» **WHAT NEEDS TO BE DONE**
Output the text read from the entries, from the first line through the line containing "Pendant le massage ou le soin corps, vous", as a JSON list of strings with one string per line and blank lines omitted.
=== Begin Enclosure ===
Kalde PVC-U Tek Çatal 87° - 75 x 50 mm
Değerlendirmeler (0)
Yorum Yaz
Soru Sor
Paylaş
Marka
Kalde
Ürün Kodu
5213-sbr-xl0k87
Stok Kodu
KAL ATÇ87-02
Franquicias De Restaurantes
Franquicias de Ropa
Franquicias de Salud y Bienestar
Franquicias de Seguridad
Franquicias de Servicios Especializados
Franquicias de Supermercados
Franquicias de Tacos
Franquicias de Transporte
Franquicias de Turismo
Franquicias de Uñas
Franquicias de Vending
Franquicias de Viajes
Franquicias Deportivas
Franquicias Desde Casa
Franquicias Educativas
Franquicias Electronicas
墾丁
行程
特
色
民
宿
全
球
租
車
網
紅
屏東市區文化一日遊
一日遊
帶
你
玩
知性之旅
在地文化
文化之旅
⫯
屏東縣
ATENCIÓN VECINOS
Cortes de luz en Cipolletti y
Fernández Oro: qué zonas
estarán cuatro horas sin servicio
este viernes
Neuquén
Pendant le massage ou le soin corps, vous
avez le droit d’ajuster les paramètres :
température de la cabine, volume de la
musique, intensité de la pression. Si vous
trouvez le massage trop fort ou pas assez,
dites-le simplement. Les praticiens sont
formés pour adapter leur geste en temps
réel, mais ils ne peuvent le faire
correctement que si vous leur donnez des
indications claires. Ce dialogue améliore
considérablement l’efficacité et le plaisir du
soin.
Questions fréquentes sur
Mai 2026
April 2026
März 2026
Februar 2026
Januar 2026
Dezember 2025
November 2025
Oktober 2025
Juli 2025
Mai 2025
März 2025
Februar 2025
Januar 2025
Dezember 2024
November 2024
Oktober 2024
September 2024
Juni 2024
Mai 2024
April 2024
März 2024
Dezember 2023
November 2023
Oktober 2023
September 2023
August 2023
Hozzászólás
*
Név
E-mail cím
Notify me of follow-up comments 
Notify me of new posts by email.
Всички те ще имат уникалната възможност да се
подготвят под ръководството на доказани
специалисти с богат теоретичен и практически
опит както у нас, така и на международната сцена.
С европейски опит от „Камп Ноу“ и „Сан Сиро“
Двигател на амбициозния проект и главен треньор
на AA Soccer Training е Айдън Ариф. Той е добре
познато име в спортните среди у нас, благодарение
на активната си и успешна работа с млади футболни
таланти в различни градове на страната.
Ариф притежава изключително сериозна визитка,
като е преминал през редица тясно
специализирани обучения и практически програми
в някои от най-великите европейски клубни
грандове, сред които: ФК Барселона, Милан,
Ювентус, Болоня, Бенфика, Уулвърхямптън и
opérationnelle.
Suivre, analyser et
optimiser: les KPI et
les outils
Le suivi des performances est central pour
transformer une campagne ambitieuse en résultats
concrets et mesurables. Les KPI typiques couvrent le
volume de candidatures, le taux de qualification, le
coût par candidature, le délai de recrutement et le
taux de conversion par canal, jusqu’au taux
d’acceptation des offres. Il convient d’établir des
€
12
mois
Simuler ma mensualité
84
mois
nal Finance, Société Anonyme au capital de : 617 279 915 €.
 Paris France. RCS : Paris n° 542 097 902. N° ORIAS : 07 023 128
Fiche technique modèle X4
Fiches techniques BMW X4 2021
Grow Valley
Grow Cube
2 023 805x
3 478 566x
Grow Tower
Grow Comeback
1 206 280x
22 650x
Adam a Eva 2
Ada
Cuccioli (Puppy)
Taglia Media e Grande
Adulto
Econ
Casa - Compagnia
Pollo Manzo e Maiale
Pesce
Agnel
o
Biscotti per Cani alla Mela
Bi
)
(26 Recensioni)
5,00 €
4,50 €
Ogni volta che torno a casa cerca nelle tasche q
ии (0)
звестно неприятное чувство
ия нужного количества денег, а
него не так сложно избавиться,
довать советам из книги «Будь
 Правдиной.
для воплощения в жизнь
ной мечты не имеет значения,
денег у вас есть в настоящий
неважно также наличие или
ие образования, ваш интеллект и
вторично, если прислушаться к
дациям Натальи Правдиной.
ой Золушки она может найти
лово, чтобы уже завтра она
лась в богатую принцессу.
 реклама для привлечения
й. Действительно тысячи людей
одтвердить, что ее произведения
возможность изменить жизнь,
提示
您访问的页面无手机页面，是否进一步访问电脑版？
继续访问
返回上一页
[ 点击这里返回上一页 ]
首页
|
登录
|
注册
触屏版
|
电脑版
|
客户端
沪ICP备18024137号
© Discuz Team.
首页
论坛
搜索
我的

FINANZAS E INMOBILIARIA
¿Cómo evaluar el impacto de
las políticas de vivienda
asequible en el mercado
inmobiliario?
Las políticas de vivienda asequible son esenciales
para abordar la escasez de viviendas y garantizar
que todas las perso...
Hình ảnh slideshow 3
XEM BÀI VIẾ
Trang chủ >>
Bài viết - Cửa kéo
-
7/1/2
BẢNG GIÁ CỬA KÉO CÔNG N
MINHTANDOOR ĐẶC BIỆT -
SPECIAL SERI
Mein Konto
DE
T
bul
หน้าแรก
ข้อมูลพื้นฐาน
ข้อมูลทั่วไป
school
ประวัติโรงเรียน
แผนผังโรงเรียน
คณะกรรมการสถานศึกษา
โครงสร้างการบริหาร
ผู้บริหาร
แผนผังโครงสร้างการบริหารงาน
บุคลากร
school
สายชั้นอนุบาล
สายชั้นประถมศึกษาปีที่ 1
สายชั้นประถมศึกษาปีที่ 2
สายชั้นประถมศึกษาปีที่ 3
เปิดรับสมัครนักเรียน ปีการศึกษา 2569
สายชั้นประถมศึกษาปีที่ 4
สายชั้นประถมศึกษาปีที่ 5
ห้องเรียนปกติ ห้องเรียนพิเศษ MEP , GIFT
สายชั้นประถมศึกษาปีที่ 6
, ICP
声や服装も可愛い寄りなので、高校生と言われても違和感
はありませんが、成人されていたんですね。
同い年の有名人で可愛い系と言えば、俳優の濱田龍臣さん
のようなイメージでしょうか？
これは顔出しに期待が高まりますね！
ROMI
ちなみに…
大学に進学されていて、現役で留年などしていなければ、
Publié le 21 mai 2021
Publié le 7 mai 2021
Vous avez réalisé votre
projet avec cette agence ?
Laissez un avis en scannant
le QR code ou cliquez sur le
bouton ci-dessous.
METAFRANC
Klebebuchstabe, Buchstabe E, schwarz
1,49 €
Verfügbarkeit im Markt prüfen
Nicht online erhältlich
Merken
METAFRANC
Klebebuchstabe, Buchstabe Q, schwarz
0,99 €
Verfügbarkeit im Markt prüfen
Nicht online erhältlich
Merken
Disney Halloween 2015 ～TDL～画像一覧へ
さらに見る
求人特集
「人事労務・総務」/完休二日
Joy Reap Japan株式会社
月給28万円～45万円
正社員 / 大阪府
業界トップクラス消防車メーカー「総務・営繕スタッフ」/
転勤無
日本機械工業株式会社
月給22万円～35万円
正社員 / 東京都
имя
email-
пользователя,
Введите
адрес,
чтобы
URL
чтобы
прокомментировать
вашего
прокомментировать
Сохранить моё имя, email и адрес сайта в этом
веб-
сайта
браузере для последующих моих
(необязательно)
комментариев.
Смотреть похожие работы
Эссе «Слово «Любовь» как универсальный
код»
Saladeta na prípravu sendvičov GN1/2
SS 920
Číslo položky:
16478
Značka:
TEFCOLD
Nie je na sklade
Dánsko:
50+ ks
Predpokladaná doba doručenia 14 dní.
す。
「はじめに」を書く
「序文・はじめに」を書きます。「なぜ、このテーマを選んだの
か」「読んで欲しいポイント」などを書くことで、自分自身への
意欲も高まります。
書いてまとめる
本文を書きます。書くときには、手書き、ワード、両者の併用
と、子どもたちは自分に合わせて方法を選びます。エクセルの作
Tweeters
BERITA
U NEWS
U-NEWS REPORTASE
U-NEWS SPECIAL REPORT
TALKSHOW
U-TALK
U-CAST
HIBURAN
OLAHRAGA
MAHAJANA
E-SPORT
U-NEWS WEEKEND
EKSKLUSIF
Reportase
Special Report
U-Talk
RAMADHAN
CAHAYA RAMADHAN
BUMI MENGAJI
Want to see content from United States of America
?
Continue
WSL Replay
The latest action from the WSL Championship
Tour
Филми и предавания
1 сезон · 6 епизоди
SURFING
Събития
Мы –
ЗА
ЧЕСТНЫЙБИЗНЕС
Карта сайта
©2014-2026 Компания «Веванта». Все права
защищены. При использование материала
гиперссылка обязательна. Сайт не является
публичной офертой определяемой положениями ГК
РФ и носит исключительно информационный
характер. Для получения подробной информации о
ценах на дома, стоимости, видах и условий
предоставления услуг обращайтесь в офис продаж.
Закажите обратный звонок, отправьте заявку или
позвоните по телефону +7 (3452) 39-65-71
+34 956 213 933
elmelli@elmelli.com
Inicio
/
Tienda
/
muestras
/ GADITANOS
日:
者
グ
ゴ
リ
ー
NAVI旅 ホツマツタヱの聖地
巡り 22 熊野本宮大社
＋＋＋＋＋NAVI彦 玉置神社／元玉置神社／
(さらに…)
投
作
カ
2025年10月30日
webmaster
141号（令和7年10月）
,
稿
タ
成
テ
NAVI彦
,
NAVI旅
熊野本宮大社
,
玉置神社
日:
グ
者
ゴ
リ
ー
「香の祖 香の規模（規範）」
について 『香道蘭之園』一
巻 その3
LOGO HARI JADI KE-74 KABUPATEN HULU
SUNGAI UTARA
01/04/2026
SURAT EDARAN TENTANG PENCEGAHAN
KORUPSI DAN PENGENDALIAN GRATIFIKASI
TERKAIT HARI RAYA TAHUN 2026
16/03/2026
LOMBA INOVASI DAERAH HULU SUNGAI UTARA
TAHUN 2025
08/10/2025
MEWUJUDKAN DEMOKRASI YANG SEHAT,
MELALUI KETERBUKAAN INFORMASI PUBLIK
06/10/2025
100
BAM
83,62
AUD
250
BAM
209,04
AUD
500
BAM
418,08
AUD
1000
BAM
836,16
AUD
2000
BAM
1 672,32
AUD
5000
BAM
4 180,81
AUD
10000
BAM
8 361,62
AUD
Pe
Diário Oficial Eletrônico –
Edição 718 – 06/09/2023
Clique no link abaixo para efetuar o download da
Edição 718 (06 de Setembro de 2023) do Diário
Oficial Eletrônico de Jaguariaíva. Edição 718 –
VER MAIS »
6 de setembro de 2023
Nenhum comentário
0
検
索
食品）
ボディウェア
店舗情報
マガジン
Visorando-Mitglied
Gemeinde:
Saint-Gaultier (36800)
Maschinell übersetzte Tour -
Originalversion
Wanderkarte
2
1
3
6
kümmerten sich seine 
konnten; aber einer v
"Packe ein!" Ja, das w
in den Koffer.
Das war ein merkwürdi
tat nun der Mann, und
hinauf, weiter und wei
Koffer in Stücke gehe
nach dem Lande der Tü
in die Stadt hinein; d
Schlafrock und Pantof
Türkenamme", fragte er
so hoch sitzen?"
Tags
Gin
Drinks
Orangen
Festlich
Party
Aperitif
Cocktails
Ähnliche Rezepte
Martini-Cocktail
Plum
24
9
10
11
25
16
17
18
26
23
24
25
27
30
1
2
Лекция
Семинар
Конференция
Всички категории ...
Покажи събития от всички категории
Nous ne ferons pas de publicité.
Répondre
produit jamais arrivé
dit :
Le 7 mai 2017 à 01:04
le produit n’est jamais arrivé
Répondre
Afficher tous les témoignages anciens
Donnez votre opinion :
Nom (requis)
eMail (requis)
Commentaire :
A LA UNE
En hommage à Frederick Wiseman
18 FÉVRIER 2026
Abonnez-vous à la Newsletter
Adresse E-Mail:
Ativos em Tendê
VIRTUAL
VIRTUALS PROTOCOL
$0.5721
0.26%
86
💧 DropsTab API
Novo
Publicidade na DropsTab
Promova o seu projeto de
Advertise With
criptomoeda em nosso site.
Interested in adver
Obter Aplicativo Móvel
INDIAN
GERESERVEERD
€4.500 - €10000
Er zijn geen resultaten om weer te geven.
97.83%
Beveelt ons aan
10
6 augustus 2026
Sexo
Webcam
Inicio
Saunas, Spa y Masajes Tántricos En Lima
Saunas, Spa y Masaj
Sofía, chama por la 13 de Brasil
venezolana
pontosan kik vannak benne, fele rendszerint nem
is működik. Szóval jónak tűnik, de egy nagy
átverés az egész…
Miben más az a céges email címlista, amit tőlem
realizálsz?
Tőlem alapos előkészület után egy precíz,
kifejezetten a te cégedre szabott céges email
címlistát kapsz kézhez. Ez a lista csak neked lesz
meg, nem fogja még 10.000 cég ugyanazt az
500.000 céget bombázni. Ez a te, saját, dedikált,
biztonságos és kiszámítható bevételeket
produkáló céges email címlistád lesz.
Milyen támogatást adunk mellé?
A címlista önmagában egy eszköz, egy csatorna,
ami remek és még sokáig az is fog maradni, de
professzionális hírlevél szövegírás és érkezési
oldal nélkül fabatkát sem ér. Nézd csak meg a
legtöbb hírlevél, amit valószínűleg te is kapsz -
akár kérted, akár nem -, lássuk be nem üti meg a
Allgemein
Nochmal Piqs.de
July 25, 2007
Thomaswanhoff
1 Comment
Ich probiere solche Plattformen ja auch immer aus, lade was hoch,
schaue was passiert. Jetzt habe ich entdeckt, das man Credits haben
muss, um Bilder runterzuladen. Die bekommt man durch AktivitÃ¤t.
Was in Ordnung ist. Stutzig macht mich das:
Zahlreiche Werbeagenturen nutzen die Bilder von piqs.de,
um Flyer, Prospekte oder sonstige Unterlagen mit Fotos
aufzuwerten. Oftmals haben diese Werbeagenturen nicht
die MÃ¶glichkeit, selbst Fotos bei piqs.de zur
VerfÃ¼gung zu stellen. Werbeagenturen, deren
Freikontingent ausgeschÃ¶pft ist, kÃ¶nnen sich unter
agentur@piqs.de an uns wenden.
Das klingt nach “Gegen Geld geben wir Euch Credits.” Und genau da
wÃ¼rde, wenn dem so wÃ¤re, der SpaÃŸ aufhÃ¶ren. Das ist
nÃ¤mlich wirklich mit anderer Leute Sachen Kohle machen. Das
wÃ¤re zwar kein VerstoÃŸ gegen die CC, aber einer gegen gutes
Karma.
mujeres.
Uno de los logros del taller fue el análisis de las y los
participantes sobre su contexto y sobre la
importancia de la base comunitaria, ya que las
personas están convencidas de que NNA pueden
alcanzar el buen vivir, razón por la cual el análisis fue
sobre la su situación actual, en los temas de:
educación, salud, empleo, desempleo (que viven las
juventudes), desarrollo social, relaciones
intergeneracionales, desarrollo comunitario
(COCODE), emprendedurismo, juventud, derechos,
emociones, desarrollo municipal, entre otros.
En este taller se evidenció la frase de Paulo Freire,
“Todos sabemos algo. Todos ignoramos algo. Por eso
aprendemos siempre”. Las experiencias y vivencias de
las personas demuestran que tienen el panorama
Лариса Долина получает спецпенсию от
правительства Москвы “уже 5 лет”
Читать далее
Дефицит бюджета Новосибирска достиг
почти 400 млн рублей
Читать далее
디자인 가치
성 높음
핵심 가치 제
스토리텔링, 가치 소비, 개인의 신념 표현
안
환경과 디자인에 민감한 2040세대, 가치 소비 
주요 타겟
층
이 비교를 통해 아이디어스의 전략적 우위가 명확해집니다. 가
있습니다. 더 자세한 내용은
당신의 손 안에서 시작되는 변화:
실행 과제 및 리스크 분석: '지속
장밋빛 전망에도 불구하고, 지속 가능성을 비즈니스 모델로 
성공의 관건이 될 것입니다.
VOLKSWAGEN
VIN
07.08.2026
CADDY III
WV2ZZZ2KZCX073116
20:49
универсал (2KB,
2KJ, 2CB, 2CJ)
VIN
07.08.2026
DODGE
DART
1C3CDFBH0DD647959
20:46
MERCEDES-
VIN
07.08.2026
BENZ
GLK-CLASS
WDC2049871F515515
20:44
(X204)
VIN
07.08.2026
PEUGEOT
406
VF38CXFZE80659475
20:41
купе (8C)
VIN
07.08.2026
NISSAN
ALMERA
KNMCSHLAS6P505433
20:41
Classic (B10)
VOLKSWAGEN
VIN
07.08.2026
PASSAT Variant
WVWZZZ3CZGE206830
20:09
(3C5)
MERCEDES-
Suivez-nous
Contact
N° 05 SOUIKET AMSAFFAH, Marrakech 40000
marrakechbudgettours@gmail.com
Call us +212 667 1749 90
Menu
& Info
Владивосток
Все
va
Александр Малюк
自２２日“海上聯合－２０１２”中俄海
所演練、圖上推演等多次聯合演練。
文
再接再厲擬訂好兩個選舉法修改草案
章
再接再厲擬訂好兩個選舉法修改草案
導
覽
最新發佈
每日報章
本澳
=== End Enclosure ===
» **ANSWER TO THE EXERCISE**
[
  "Kalde PVC-U Tek Çatal 87° - 75 x 50 mm",
  "Değerlendirmeler (0)",
  "Yorum Yaz",
  "Soru Sor",
  "Paylaş",
  "Marka",
  "Kalde",
  "Ürün Kodu",
  "5213-sbr-xl0k87",
  "Stok Kodu",
  "KAL ATÇ87-02",
  "Franquicias De Restaurantes",
  "Franquicias de Ropa",
  "Franquicias de Salud y Bienestar",
  "Franquicias de Seguridad",
  "Franquicias de Servicios Especializados",
  "Franquicias de Supermercados",
  "Franquicias de Tacos",
  "Franquicias de Transporte",
  "Franquicias de Turismo",
  "Franquicias de Uñas",
  "Franquicias de Vending",
  "Franquicias de Viajes",
  "Franquicias Deportivas",
  "Franquicias Desde Casa",
  "Franquicias Educativas",
  "Franquicias Electronicas",
  "墾丁",
  "行程",
  "特",
  "色",
  "民",
  "宿",
  "全",
  "球",
  "租",
  "車",
  "網",
  "紅",
  "屏東市區文化一日遊",
  "一日遊",
  "帶",
  "你",
  "玩",
  "知性之旅",
  "在地文化",
  "文化之旅",
  "⫯",
  "屏東縣",
  "ATENCIÓN VECINOS",
  "Cortes de luz en Cipolletti y",
  "Fernández Oro: qué zonas",
  "estarán cuatro horas sin servicio",
  "este viernes",
  "Neuquén",
  "Pendant le massage ou le soin corps, vous"
]